Andrea Lee Smith, professora do Departamento de Estudos Étnicos da Universidade da Califórnia, Riverside, nos Estados Unidos, fez um acordo com a instituição e deixará o emprego em agosto de 2024, mantendo os benefícios da aposentadoria e o título de professora honorária. Sua saída negociada é o ápice de uma longa controvérsia sobre sua identidade étnica. A produção acadêmica de Smith sobre estudos étnicos baseou-se, em boa medida, no fato de ela se autodeclarar descendente de indígenas cherokees. O problema é que não existem evidências factuais dessa herança.
Smith não é registrada entre os quase 300 mil cidadãos da Nação Cherokee, que reúne pessoas com algum ancestral da tribo que habitava o leste do território do país. Mas ela afirma que cresceu ouvindo histórias sobre um possível antepassado nativo e chegou a contratar um genealogista para identificá-lo, sem sucesso. Sua família descende de imigrantes britânicos e escandinavos.
É certo que a herança sem lastro gerou um problema no campo da integridade científica: rendeu a Smith autoridade em questões complexas sobre a causa indígena e lhe conferiu vantagens como pesquisadora que ela provavelmente não teria caso se apresentasse como uma acadêmica branca. Seu livro “Conquista: violência sexual e genocídio dos índios americanos”, publicado em 2005, baseou-se em histórias de estupro e agressão sexual compartilhadas com ela por mulheres nativas. Em uma reportagem na revista dominical do jornal The New York Times, a antropóloga J. Kēhaulani Kauanu, pesquisadora da Universidade Wesleyan, em Connecticut, e ex-colega de Smith, afirmou que as mulheres entrevistadas foram enganadas e disse ter certeza de que pelo menos algumas delas teriam agido de forma diferente se soubessem que estavam conversando com uma pesquisadora branca.

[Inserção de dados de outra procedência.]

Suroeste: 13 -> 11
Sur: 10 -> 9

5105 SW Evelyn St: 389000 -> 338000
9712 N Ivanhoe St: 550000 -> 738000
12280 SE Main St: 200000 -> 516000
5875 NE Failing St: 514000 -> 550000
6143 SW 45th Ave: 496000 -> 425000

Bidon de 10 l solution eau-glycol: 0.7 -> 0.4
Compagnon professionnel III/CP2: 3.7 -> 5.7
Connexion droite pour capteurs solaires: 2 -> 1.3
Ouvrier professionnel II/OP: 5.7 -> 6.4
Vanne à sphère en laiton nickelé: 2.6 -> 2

Para Kauanu, que é descendente de uma etnia nativa do Havaí e foi uma das fundadoras da Associação de Estudos sobre Nativos Americanos e Indígenas, Smith não foi desonesta apenas em círculo social, mas também com seu objeto de pesquisa. “A falta de clareza e de consistência na sua autoapresentação aumenta a vulnerabilidade das comunidades que ela pretende representar, incluindo estudantes e ativistas orientados por ela que citam e se envolvem no seu trabalho”, afirmou uma carta aberta sobre Smith assinada por 12 acadêmicas nativas americanas publicada no jornal Indian Country Today, em 2015.

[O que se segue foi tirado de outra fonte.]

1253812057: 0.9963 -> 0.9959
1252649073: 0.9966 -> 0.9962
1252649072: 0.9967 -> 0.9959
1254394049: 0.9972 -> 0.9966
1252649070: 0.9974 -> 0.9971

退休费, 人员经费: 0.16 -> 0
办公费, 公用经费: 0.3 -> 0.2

A controvérsia começou em 2008, quando ela trabalhava na Universidade de Michigan e teve rejeitado seu pedido para se tornar professora efetiva, status que garante estabilidade no emprego. O veto mobilizou acadêmicos de estudos étnicos e de gênero em seu favor. Na época, a ativista e professora de filosofia Angela Davis, que fora orientadora de Smith, descreveu-a como “uma das maiores intelectuais feministas indígenas do nosso tempo”. Em meio a esse debate, Steve Russell, acadêmico e escritor cherokee, revelou em público algo que alguns pesquisadores já desconfiavam: a identidade da pesquisadora era duvidosa. Ele escreveu uma coluna no Indian Country Today, intitulada “Quando a fraude étnica é importante?”, informando que Smith não estava registrada como membro da Nação Cherokee. Smith, hoje com 57 anos, só se pronunciou sobre a acusação em 2015, em um blog. Criticou o “policiamento violento da identidade”. “Sempre fui e sempre serei cherokee”, escreveu ela. “Eu sempre me identifiquei com base no que eu sabia ser a verdade.”

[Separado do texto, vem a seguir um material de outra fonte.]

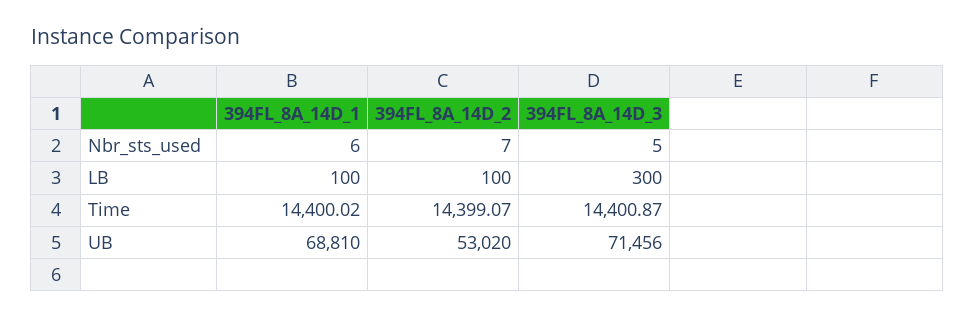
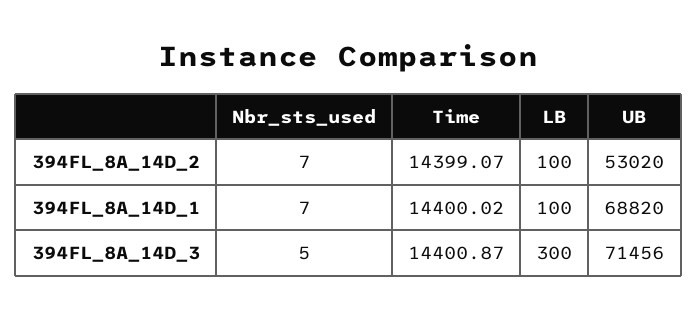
394FL_8A_14D_1, Nbr_sts_used: 6 -> 7
394FL_8A_14D_1, UB: 68810 -> 68820

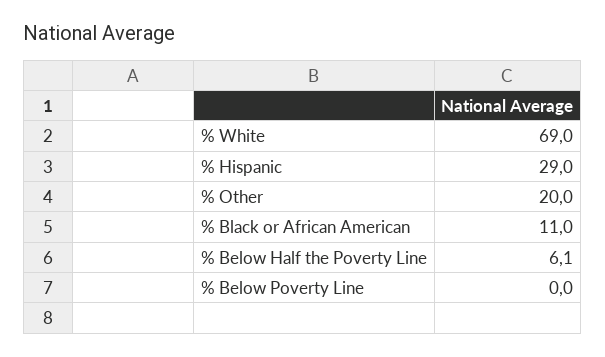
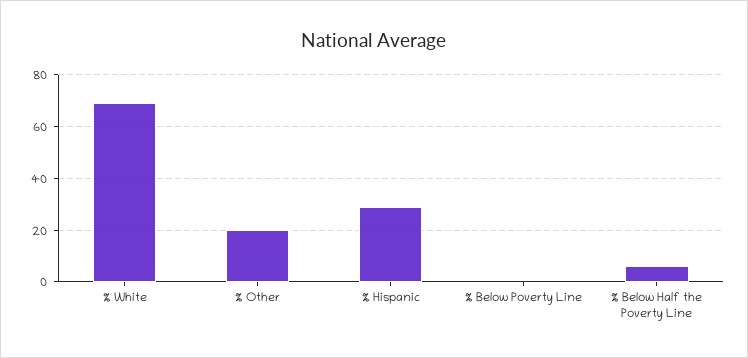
% Black or African American: 11 -> none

O acordo celebrado entre ela e a universidade interrompe uma investigação sobre o caso, depois que 13 membros do corpo docente da instituição apresentaram formalmente em agosto de 2022 uma denúncia contra Smith por fraude. De acordo com a reportagem do The New York Times, um dos reclamantes, Gerald Clarke, seu colega no Departamento de Estudos Étnicos, disse que se sentiu obrigado a levantar a questão devido aos prejuízos que falsas alegações de identidade causam a comunidades tribais. “As identidades são uma das últimas coisas preciosas que temos e sobre as quais temos controle”, disse Clarke, descendente de indígenas cahuilla.
De acordo com John D. Warren, porta-voz da universidade, a decisão tomada em conjunto evita um processo que pode ser desgastante. “As investigações de um membro efetivo do corpo docente por suposta má conduta têm potencial para litígios e apelações e podem se desdobrar ao longo dos anos”, afirmou, em nota. A universidade aceitou até mesmo pagar os US$ 5 mil de custas judiciais.
O acordo também estabelece a forma como Smith deverá abordar sua reivindicada ascendência cherokee: ela não poderá mais estabelecer conexões entre uma suposta identidade indígena e os trabalhos que realizou na universidade, mas poderá seguir afirmando sua opinião a respeito da herança indígena se for indagada sobre o assunto.